Savez-vous si SwissCovid a fait l’objet d’appels d’offres, pour impliquer des entreprises privées en Suisse? Le bureau de conseil étic SA s’y est-il intéressé?

 

Vu le délai extrêmement court de mise en application de cette application, l’éventuelle procédure d’appel d’offre à dû être très efficace.

 

 

A votre avis, qui supporte les coûts directs et indirects du dispositif SwissCovid?

 

Etant donné que ce projet est initié et piloté par la Confédération, j’imagine que c’est elle qui finance, donc le contribuable.

 

 

Au-delà du cas précis de SwissCovid, quel est l’impact des avancées technologiques sur les métiers de sécurité de l’information?

 

Le boom technologique en 10 ans, avec la généralisation d’objets connectés et conversationnels, s’accompagne d’envoi massif de donnés analytiques.
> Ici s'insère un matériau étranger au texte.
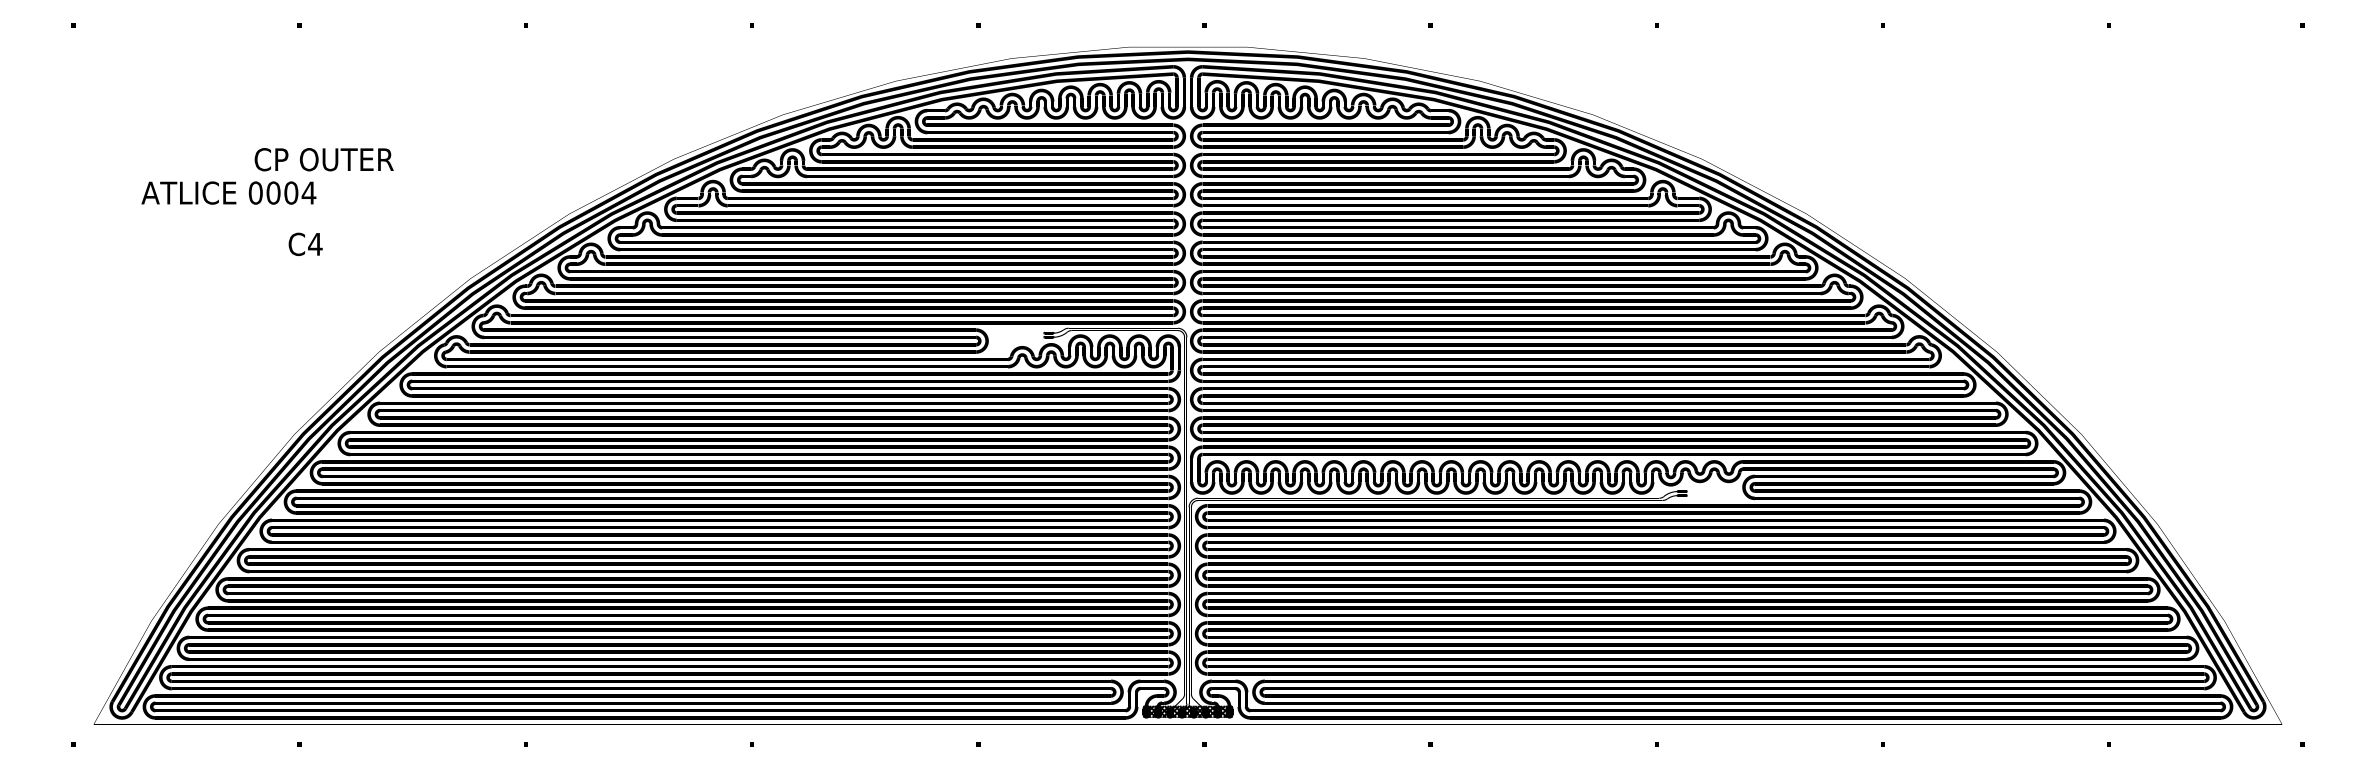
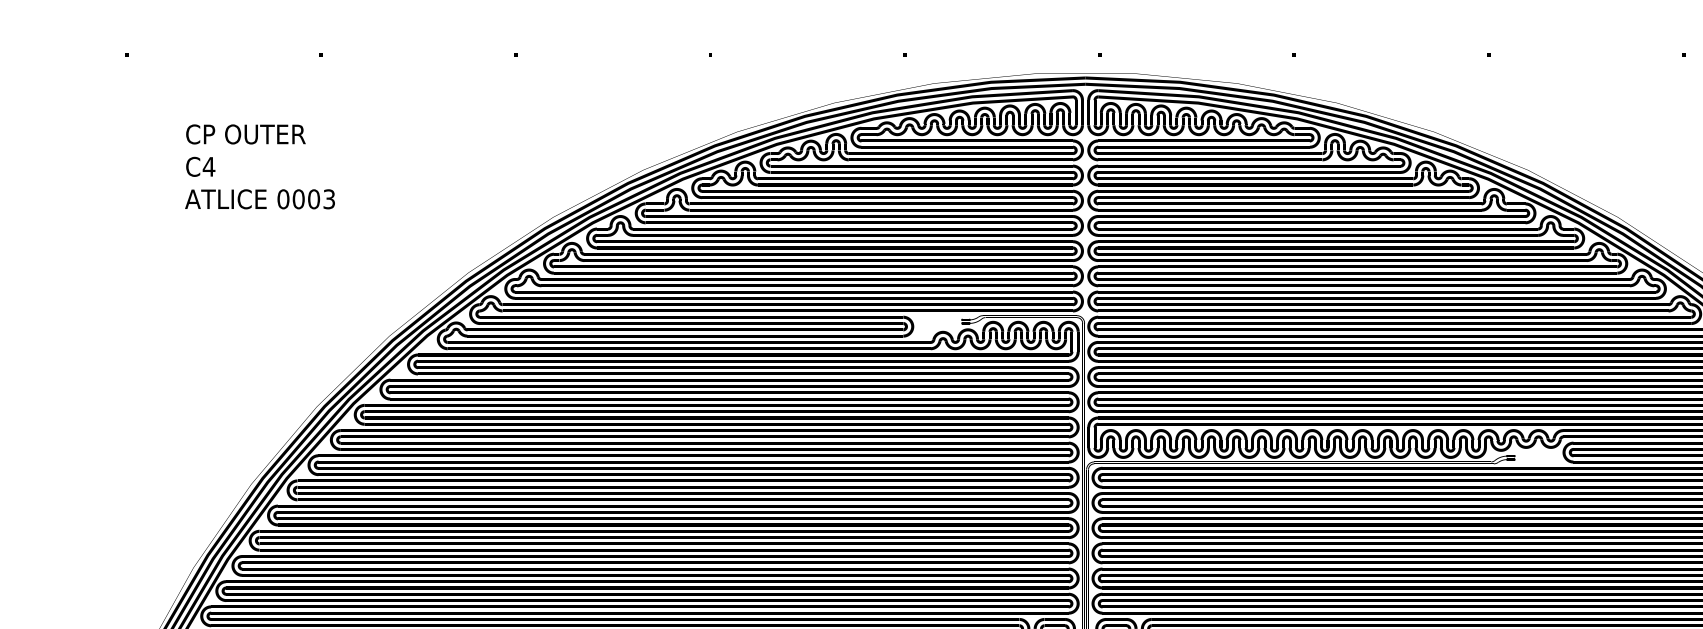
text: (323, 159) -> (245, 134), moved
text: (308, 192) -> (328, 198), 0004 -> 0003
text: (305, 244) -> (200, 166), moved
Nous devons sans cesse réévaluer et adapter les mesures de défense de nos clients. En termes de protection des données et de disponibilité de l’information, le cadre légal n’est pas assez strict, à mon avis, car il laisse trop de marges de manœuvre. A l’exception du secteur bancaire, qui est bien encadré, avec des données stockées sur le territoire suisse et les infrastructures critiques et domaines sensibles, bien entendu. Mais que dire des bases de données et fichiers clients conservés sur des tableaux Excel Google sheets et des adresses mail Google pour de nombreuses entreprises.

 

La question à se poser est de choisir entre l’option technique qui allie infrastructure & connaissances (où la sécurité est maîtrisée par le client) ou l’option internet & sous-traitance (où la sécurité échappe au client). Ce choix s’avère d’autant plus crucial face à une pandémie, qui force les clients à revoir leur gestion de risque.